As housing options and sizes have shifted in Canada over the last decade, earning your green thumb has increasingly come to mean cultivating outdoor container crops. Amber Stafford, the founder and owner of Toronto-based landscaping company Garden Party, has seen a shift in the type of support clients need. “We regularly work for people in condos with balconies or larger terraces,” Stafford says. “A lot of them have very small lots that are mostly hardscape.”
When it comes to tending to contained vegetation, everything – from watering to what has the best chance of thriving – has to be reconsidered, and ensuring potted plants survive the transitions between seasons can be particularly challenging. Given the diversity of Canada’s climate and how weather patterns are shifting, container gardening needs to be more adaptive than ever before. The swell of interest in developing outdoor spaces focused on native species and pollinator plants requires planter gardeners to pay even closer attention to achieving a delicate balance.
Part of the beauty (and the burden) of agrarianism is feeling your way through all these unknown and shifting variables. Several books provide a roadmap to help get a planter garden going, including Isabelle Palmer’s Modern Container Gardening: How to Create a Stylish Small-Space Garden Anywhere and Kevin Espiritu’s Field Guide to Urban Gardening: How to Grow Plants, No Matter Where You Live. Advice for the end of growing season, however, can be scarce. As thoughts turn to the fate of the bounty of blooms and veggies that fill our terracotta pots and raised beds now, we’ve compiled advice on how to prepare your planters for winter so they come back stronger than ever next spring.
What plants can I bring inside, and how do I do that safely?
If you’re gazing at your hard-fought growth and wincing at the thought of getting rid of it all as temperatures cool, consider this: some plants can come inside for temperate TLC.
Plants that aren’t winter-hardy, such as tender perennials, can be moved inside for the winter, says Rebecca Last-Guenette, coordinator at Master Gardeners of Ottawa-Carleton. She names garden classics like pelargoniums, a.k.a. geraniums; begonias and coleus; tender herbs such as rosemary and lemon grass; tropical accent plants such as hibiscus, oleanders, palms, pothos, crotons, bromeliads, cordylines, caladiums, and alocasias as candidates for cold-weather co-habitation.
If you’re going to attempt this, proceed with a plan. “Always practice good sanitation when bringing plants in from a summer outside,” Last-Guenette says. “Begin by inspecting them carefully for insects. Wipe down leaves to remove dust, debris and insect eggs, including spider egg cases. Be sure to check the under-sides as well as the tops of leaves.
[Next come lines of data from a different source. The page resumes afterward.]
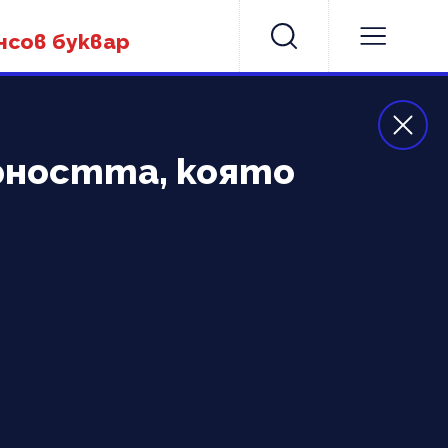
нсов буквар
рността, която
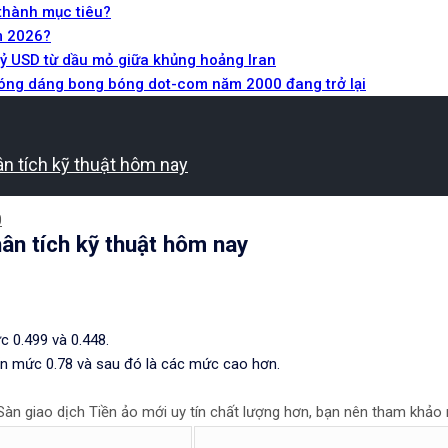
 thành mục tiêu?
m 2026?
tỷ USD từ dầu mỏ giữa khủng hoảng Iran
Bóng dáng bong bóng dot-com năm 2000 đang trở lại
 tích kỹ thuật hôm nay
0
n tích kỹ thuật hôm nay
c 0.499 và 0.448.
yển mức 0.78 và sau đó là các mức cao hơn.
n giao dịch Tiền ảo mới uy tín chất lượng hơn, bạn nên tham khảo m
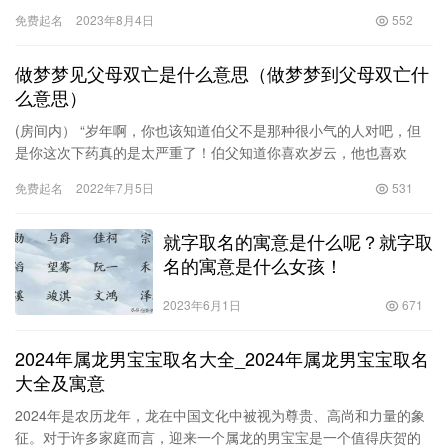
名，希望能帮助到您。 名字是一个人的第一面孔，一个好名字不
免费起名
2023年8月4日
552
仅…
做梦梦见父母双亡是什么意思（做梦梦到父母双亡什
么意思）
(房间内） “岁年啊，你也该知道伯父不是那种很小气的人对吧，但
是你这次下药真的是太严重了！伯父知道你喜欢岁云，他也喜欢
你，你们两人按理说简直是天造地设的一对！伯父也知道你这一直
免费起名
2022年7月5日
531
当受…
就字取名的寓意是什么呢？就字取
名的寓意是什么女孩！
2023年6月1日
671
2024年属龙男宝宝取名大全_2024年属龙男宝宝取名
大全及寓意
2024年是农历龙年，龙在中国文化中被视为尊贵、高尚和力量的象
征。对于许多家庭而言，迎来一个属龙的男宝宝是一个值得庆贺的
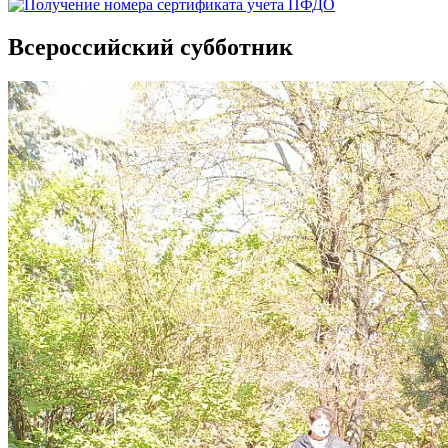
Всероссийский субботник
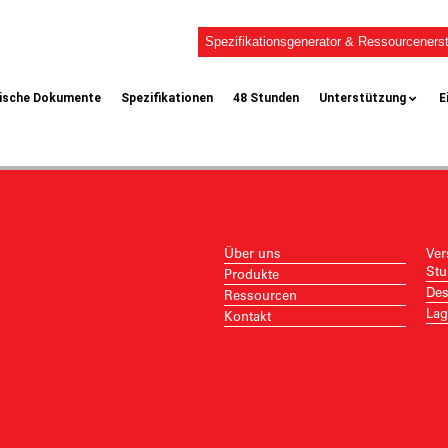
Spezifikationsgenerator & Ressourcenerst
ische Dokumente
Spezifikationen
48 Stunden
Unterstützung
E
Über uns
Ver
Stu
Produkte
Des
Ressourcen
Lag
Kontakt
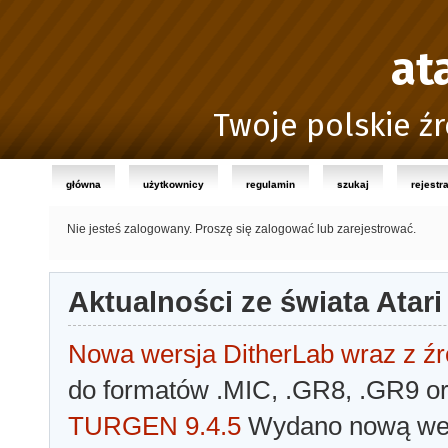
at
Twoje polskie źr
główna
użytkownicy
regulamin
szukaj
rejestr
Nie jesteś zalogowany.
Proszę się zalogować lub zarejestrować.
Aktualności ze świata Atari
Nowa wersja DitherLab wraz z źr
do formatów .MIC, .GR8, .GR9 o
TURGEN 9.4.5
Wydano nową wer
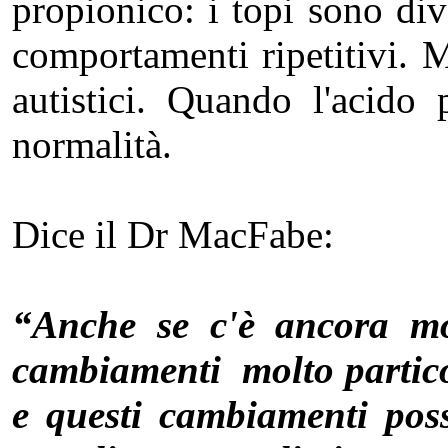
propionico: i topi sono dive
comportamenti ripetitivi. 
autistici. Quando l'acido
normalità.
Dice il Dr MacFabe:
“Anche se c'è ancora mol
cambiamenti molto particol
e questi cambiamenti pos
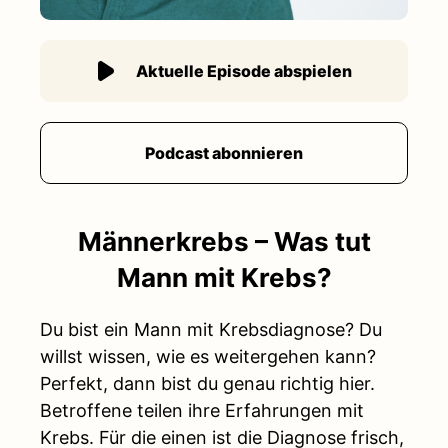
Aktuelle Episode abspielen
Podcast abonnieren
Männerkrebs – Was tut
Mann mit Krebs?
Du bist ein Mann mit Krebsdiagnose? Du
willst wissen, wie es weitergehen kann?
Perfekt, dann bist du genau richtig hier.
Betroffene teilen ihre Erfahrungen mit
Krebs. Für die einen ist die Diagnose frisch,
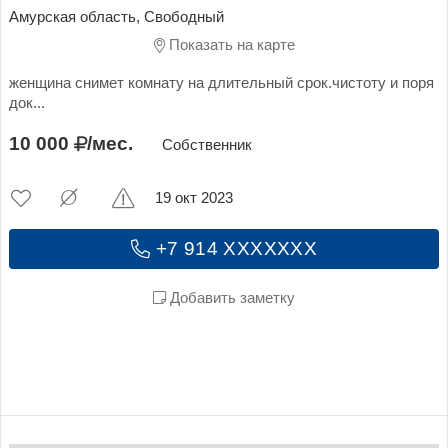
Амурская область, Свободный
Показать на карте
женщина снимет комнату на длительный срок.чистоту и поря
док...
10 000
/мес.
Собственник
19 окт 2023
+7 914 XXXXXXX
Добавить заметку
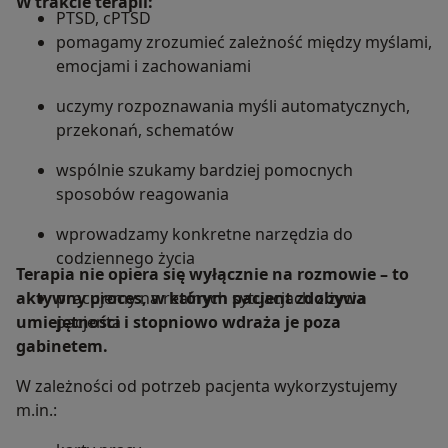
W trakcie terapii:
PTSD, cPTSD
pomagamy zrozumieć zależność między myślami,
emocjami i zachowaniami
uczymy rozpoznawania myśli automatycznych,
przekonań, schematów
wspólnie szukamy bardziej pomocnych
sposobów reagowania
wprowadzamy konkretne narzędzia do
codziennego życia
Terapia nie opiera się wyłącznie na rozmowie – to
aktywny proces, w którym pacjent zdobywa
pracujemy na realnych sytuacjach z życia
umiejętności i stopniowo wdraża je poza
pacjenta
gabinetem.
W zależności od potrzeb pacjenta wykorzystujemy
m.in.:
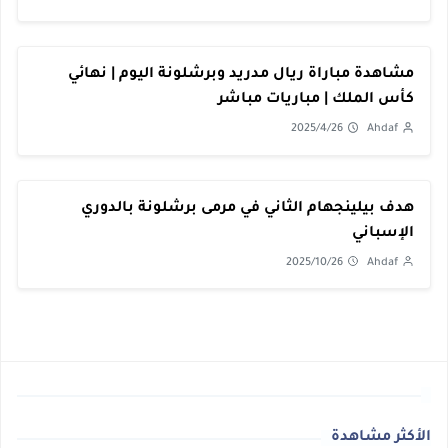
مشاهدة مباراة ريال مدريد وبرشلونة اليوم | نهائي
كأس الملك | مباريات مباشر
2025/4/26
Ahdaf
هدف بيلينجهام الثاني في مرمى برشلونة بالدوري
الإسباني
2025/10/26
Ahdaf
الأكثر مشاهدة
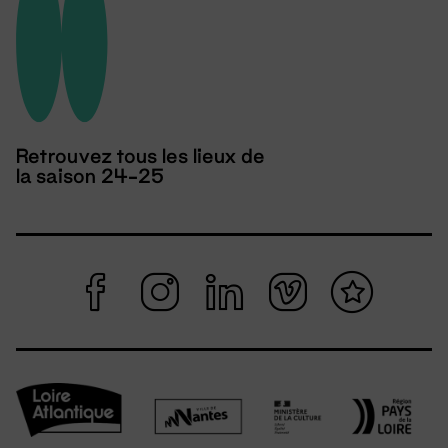
Retrouvez tous les lieux de
la saison 24-25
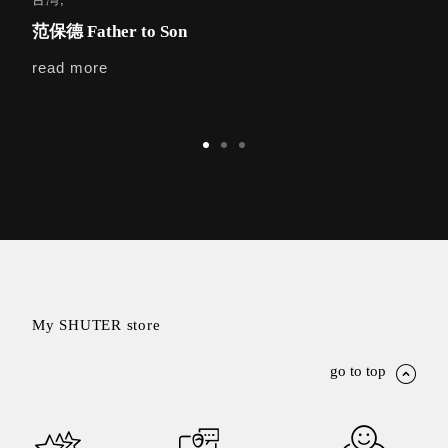
范保德 Father to Son
真
read more
rea
Storage 世界
收納
法國 Stacksto
丹麥
Roommate
日本 Yamato
japan
日本
LIBERALISTA
美國 Mordeco
My SHUTER store
美國 CAMINO
台灣 好物良品
go to top
台灣 奇鈺家居
CHYI YUH
台灣 日需百備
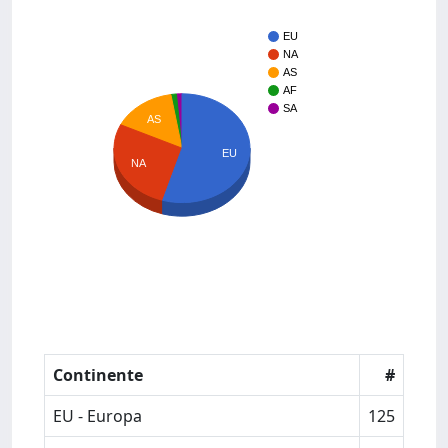
EU
NA
AS
AF
SA
AS
EU
NA
Continente
#
EU - Europa
125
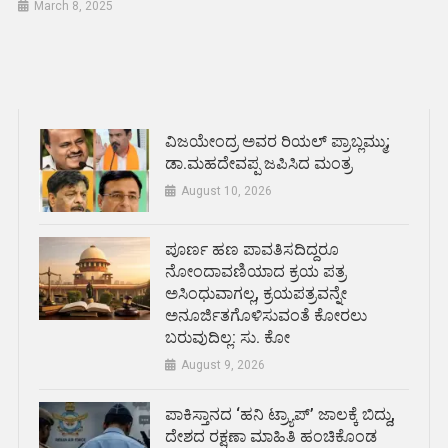
March 8, 2025
ವಿಜಯೇಂದ್ರ ಅವರ ರಿಯಲ್ ಪ್ರಾಬ್ಲಮ್ಮು;
ಡಾ.ಮಹದೇವಪ್ಪ ಜಪಿಸಿದ ಮಂತ್ರ
August 10, 2026
ಪೂರ್ಣ ಹಣ ಪಾವತಿಸದಿದ್ದರೂ
ನೋಂದಾವಣಿಯಾದ ಕ್ರಯ ಪತ್ರ
ಅಸಿಂಧುವಾಗಲ್ಲ, ಕ್ರಯಪತ್ರವನ್ನೇ
ಅನೂರ್ಜಿತಗೊಳಿಸುವಂತೆ ಕೋರಲು
ಬರುವುದಿಲ್ಲ: ಸು. ಕೋ
August 9, 2026
ಪಾಕಿಸ್ತಾನದ ‘ಹನಿ ಟ್ರ್ಯಾಪ್’ ಜಾಲಕ್ಕೆ ಬಿದ್ದು,
ದೇಶದ ರಕ್ಷಣಾ ಮಾಹಿತಿ ಹಂಚಿಕೊಂಡ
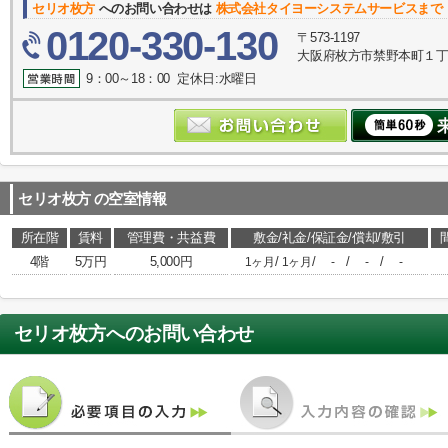
セリオ枚方
へのお問い合わせは
株式会社タイヨーシステムサービスまで
0120-330-130
〒573-1197
大阪府枚方市禁野本町１丁目
9：00～18：00 定休日:水曜日
セリオ枚方
の空室情報
所在階
賃料
管理費・共益費
敷金/礼金/保証金/償却/敷引
4階
5万円
5,000円
/
/
/
/
1ヶ月
1ヶ月
-
-
-
セリオ枚方
へのお問い合わせ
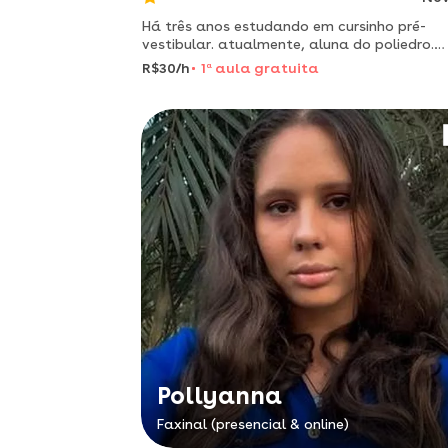
Há três anos estudando em cursinho pré-
vestibular. atualmente, aluna do poliedro.
domínio da norma culta da língua portugue
R$30/h
1
a
aula gratuita
com 960 na redação do enem.
Pollyanna
Faxinal (presencial & online)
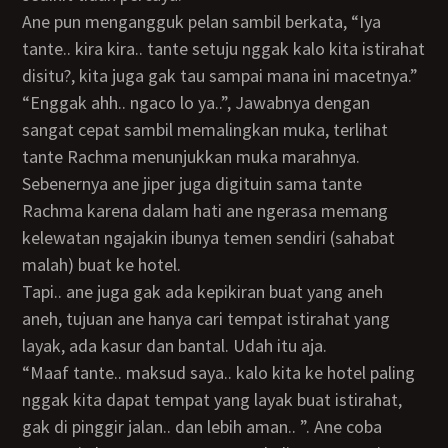
Ane pun mengangguk pelan sambil berkata, “Iya
tante.. kira kira.. tante setuju nggak kalo kita istirahat
disitu?, kita juga gak tau sampai mana ini macetnya.”
“Enggak ahh.. ngaco lo ya..”, Jawabnya dengan
sangat cepat sambil memalingkan muka, terlihat
tante Rachma menunjukkan muka marahnya.
Sebenernya ane jiper juga digituin sama tante
Rachma karena dalam hati ane ngerasa memang
kelewatan ngajakin ibunya temen sendiri (sahabat
malah) buat ke hotel.
Tapi.. ane juga gak ada kepikiran buat yang aneh
aneh, tujuan ane hanya cari tempat istirahat yang
layak, ada kasur dan bantal. Udah itu aja.
“Maaf tante.. maksud saya.. kalo kita ke hotel paling
nggak kita dapat tempat yang layak buat istirahat,
gak di pinggir jalan.. dan lebih aman.. ”. Ane coba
If possible, spray the whole plant with a strong jet of water.” This can involve putting plants in the shower for a good cleaning, Stafford says.
If you have the room indoors to keep plants separated during this transition time, Last-Guenette notes that a brief quarantine can also help you to avoid introducing pests to your environment. “If you don’t have the space,” she says, you can “enclose the incoming plant in a large plastic bag and watch for signs of any bug infestations.”
For those with other types of garden goodies, Last-Guenette says that tender bulbs such as dahlias and calla lillies “can be cut back after the first frost, then lifted from their container to be stored as tubers in a cool, dark spot for the winter.”
How do I give a plant left outside the best chance of surviving?
“You don’t,” Last-Guenette says. “In most parts of Canada, plants simply will not survive outside in containers unless the containers are huge or insulated. Even then, there’s a good chance that cold will infiltrate through the walls of the pot or container, killing the roots and, therefore, the whole plant.”
When it comes to containers, Stafford says that materials like terracotta can potentially crack and break over the winter, so if you’re planning on keeping planters outside, look to ones made from wood, metal or fibreglass and that have drainage holes. “If there’s water sitting and freezing in the pot, that can cause it to expand and crack,” she says.
If I decide to bring some plants inside, how do I keep them comfortable?
“As we move past the fall equinox on Sept. 22, days become shorter and the light levels are weaker,” Last-Guenette says. “Most plants will naturally begin to slow their growth and some may become a bit leggy with longer stems and sparser foliage.”
You can cut back this leggy leafage to compensate. “I don’t save the whole plant,” she says. “I take cuttings from plants like coleus, rosemary and pelargoniums and root them in water so they don’t take up as much room.”
Supplemental lighting, Last-Guenette adds, can be offered to tropical plants, “but many houseplants need this dormant period to remain healthy. [And] you can reduce watering as well since a plant’s growth naturally slows with lower light levels.”
“Another thing to consider is humidity,” Stafford says. “When we have the heat on inside, obviously the air is really dry. You want to think about reproducing the tropical climate that a plant comes from.” Simply having a small spritz bottle on-hand can make a difference.
Once I’ve picked the last of my vegetables, is there anything I need to do to prep the soil in my raised beds for winter and growing season next year?
After you’ve enjoyed the final crop of tomatoes, peppers, cucumber and other earthly delights, Last-Guenette says that you can add a “top dressing to your veggie boxes with compost”, or plant a winter cover crop such as arugula, peas, radish or mustard greens. “It is a great way to prep the soil for next year and maybe even get a bit of extra productivity out of those boxes,” she says.
There are even some additions you can make which will improve your garden over time. “Peas and other legumes will help by adding nitrogen to the soil,” Last-Guenette says. “Brassicas such as the mustard greens and arugula help to deter soil-dwelling pests like herbaceous nematodes.”
But if you opt for a winter cover crop, she says, “select one that is winter-killed, or not hardy, so you don’t have to weed it out next year.”
How should I prepare for reviving my garden outside next spring?
It may feel like a far way off, but a new growing season will be upon us before we know it. To get ahead of the game, Last-Guenette says that you can “start some annuals indoors well before the last frost; this will give them a head start on the season.” Plus, you can start tender bulbs under lights as early as mid-February.
A few important tips Last-Guenette offers are to harden off (or gradually expose) plants to outdoor conditions as they switch back from inside to the outdoors. And don’t start fertilizing your plants until after the spring equinox on March 21. “I find that slow-release fertilizer is a boon for any container plants,” she adds.
And finally, “as much as possible, keep plants in the same container,” she urges. “Transplant shock will set many plants back and combined with the transition from indoors to outside, this can make them very unhappy. If you must transplant, try to do it mid-winter, or better yet, in the middle of the growing season when the plant is already accustomed to its environment.”